Status: Partly Free
Legal Environment: 22
Political Influences: 22
Economic Pressures: 14
Total Score: 58

Population: n/a
GNI/capita: n/a
Life Expectancy: 69
Religious Groups: n/a
Ethnic Groups: Arab and Berber (99 percent), other (1 percent)
Capital: Rabat

Ten lengthy articles in the Press Code detail scores of acts of defamation punishable by up to 20 years in prison and fines of more than $100,000 for journalists, or confiscation and censorship of publications. The law restricts offensive reporting on national security and prohibits criticism of the monarchy, Islam, and Moroccan claims to Western Sahara. Broadcast media are mostly government-controlled, and those that are not practice self-censorship. Foreign broadcasting is available via satellite.

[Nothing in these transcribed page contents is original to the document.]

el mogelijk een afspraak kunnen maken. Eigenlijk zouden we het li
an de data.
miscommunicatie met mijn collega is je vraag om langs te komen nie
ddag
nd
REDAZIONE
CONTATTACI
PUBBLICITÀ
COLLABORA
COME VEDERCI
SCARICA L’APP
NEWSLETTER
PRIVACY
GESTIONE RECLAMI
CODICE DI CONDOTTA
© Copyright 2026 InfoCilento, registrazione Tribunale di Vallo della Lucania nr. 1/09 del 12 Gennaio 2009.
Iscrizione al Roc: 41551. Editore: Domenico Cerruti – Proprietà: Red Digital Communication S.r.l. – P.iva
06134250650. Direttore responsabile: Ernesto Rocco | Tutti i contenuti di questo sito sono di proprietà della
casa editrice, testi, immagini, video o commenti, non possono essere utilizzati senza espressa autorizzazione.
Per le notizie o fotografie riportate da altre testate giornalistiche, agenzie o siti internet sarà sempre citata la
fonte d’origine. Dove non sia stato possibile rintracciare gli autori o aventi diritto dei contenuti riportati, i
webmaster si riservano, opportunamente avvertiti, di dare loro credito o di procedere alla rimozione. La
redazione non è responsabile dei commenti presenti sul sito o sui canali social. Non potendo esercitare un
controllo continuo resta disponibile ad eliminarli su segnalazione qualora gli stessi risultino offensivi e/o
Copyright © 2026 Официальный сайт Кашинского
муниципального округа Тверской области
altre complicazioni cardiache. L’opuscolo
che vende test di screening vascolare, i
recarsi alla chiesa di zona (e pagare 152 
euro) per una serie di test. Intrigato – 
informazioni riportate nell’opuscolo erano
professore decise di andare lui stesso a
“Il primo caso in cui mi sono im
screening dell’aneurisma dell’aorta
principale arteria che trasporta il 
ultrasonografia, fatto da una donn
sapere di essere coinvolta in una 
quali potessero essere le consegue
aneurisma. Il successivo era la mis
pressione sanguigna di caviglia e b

The crackdown on independent media, which began last year, continued throughout 2001. Two directors of Le Journal Hebdomadaire were convicted of defaming the foreign minister and sentenced to two and three months in prison. The student newspaper of an Islamic group was seized. The editor of the weekly Demain magazine was threatened, its director sentenced to four months in prison, and the magazine later suspended indefinitely for criticizing the royal family. Issues of two French newspapers were banned and an Epoca photographer detained for coverage of Western Sahara. Authorities blocked access to one Web site. Internet access is mostly unrestricted but prohibitively expensive.